* _What this exercise asks_
1) Summarize the Arkansas surplus post in two sentences.
2) Pick up the Arkansas surplus post after its last line and keep writing.

* _Text excerpt_
━━━━━━━━━━━━━━━━━━━━

State surplus predicted near $1.5 billion by June 30, spurring talk, not of services, but tax cuts
As expected, the Arkansas surplus will be far more than the recently topped $1 billion level, according to a new forecast reported this morning by Michael Wickline in the Arkansas Democrat-Gazette.
State finance officials predict a surplus of $1.47 billion for the year ending June 30 and almost a billion for the following year, after an income tax cut takes effect.
The governor wants a special session for more tax-cutting. So do legislators. Precious little reference can be found in the article to addressing the state’s many needs for improved public service.
Make a coming tax cut, which favors the rich, retroactive to the start of this year? Slash the top tax rate for the rich even more? Provide more tax cuts for small businesses and farmers? Send some checks out from the surplus? Add even more millions to the states existing $1.2 billion reserve fund, which is on top of this year’s surplus?
Rep. Lane Jean at least sounded a note of caution about unsettled world economic factors in moving too quickly.
Spending side? No mention.

━━━━━━━━━━━━━━━━━━━━

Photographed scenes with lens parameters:

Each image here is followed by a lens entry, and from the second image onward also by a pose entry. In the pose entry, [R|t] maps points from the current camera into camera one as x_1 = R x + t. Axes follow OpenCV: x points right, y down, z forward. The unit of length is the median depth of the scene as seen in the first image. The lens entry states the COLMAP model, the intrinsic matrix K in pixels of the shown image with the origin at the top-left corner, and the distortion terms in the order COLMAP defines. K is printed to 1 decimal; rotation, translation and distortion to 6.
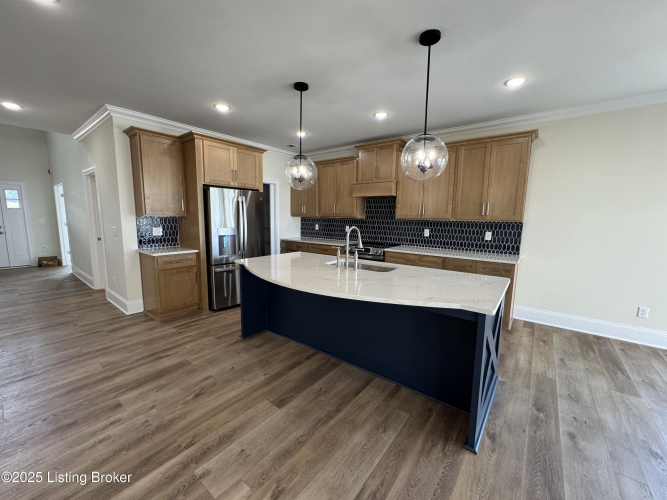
lens RADIAL K [[267.3, 0, 333.5], [0, 267.3, 250.0], [0, 0, 1]] dist [-0.003169, -0.000001]
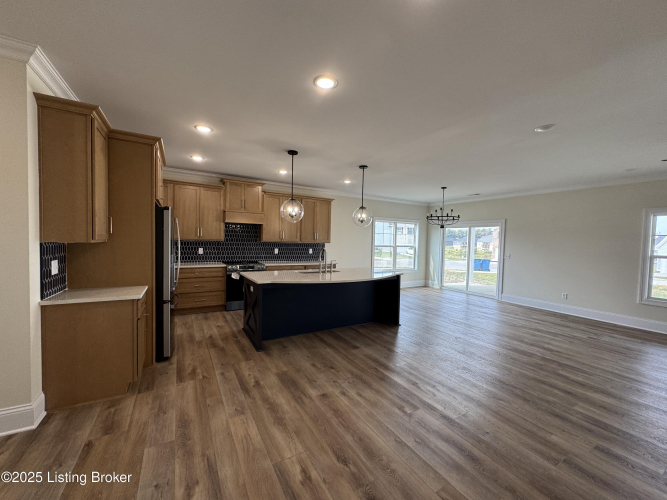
lens RADIAL K [[267.3, 0, 333.5], [0, 267.3, 250.0], [0, 0, 1]] dist [-0.003169, -0.000001]
pose [[0.372575, -0.038741, 0.927193, -1.199239], [0.099480, 0.995038, 0.001602, -0.059072], [-0.922654, 0.091640, 0.374581, 0.261551]]
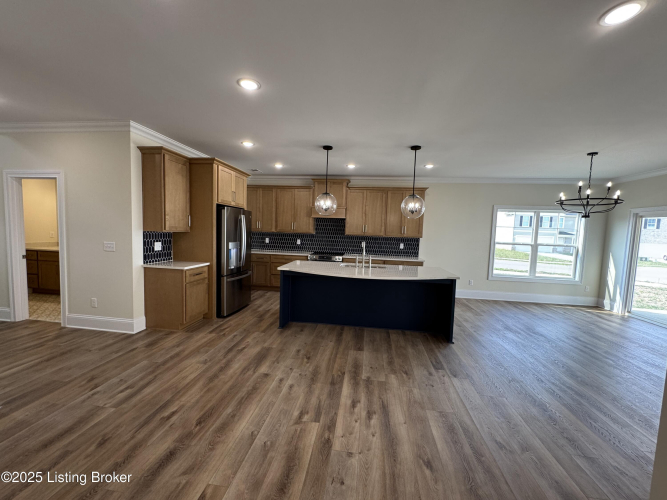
lens RADIAL K [[267.3, 0, 333.5], [0, 267.3, 250.0], [0, 0, 1]] dist [-0.003169, -0.000001]
pose [[0.863501, -0.021658, 0.503882, -0.734899], [0.042835, 0.998617, -0.030482, 0.003176], [-0.502525, 0.047905, 0.863234, -0.235963]]
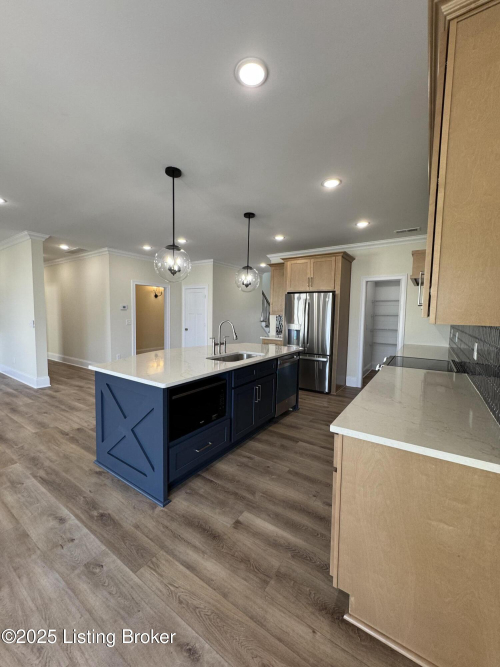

━━━━━━━━━━━━━━━━━━━━

* _Answers to this exercise_
1) Arkansas finance officials forecast a $1.47 billion surplus for the year ending June 30 and almost $1 billion for the following year, after an income tax cut takes effect. The governor and legislators want a special session for more tax cuts, and the reporting barely mentions public service needs or spending, though Rep. Lane Jean urged caution about unsettled world economic factors.

2)
Clearly, the forecast has been too conservative for months. Clearly, the state has needs in education, prisons, public safety, and health care. Example: Support through Medicaid for assisted living has declined since 2014. But these are poor people and they fall far down the list of legislative priorities. Another example: The governor, slavering to cut taxes for the rich some more, will leave office with the promise that the waiting list for disabled people needing aid services to stay home might be addressed in a few more years. Why not wipe that list out NOW? Again, these are poor disabled people, not “job creators.”
If the subject is restricted to tax cuts, let’s talk about the state’s obvious ability to enact an earned income tax credit, in which working people get back payroll taxes. It’s an idea invented by Republicans but viewed dimly by the Arkansas Republican legislature. Here, we believe in trickle-down economics. Comfort the rich and, someday, the poor may get trickled upon.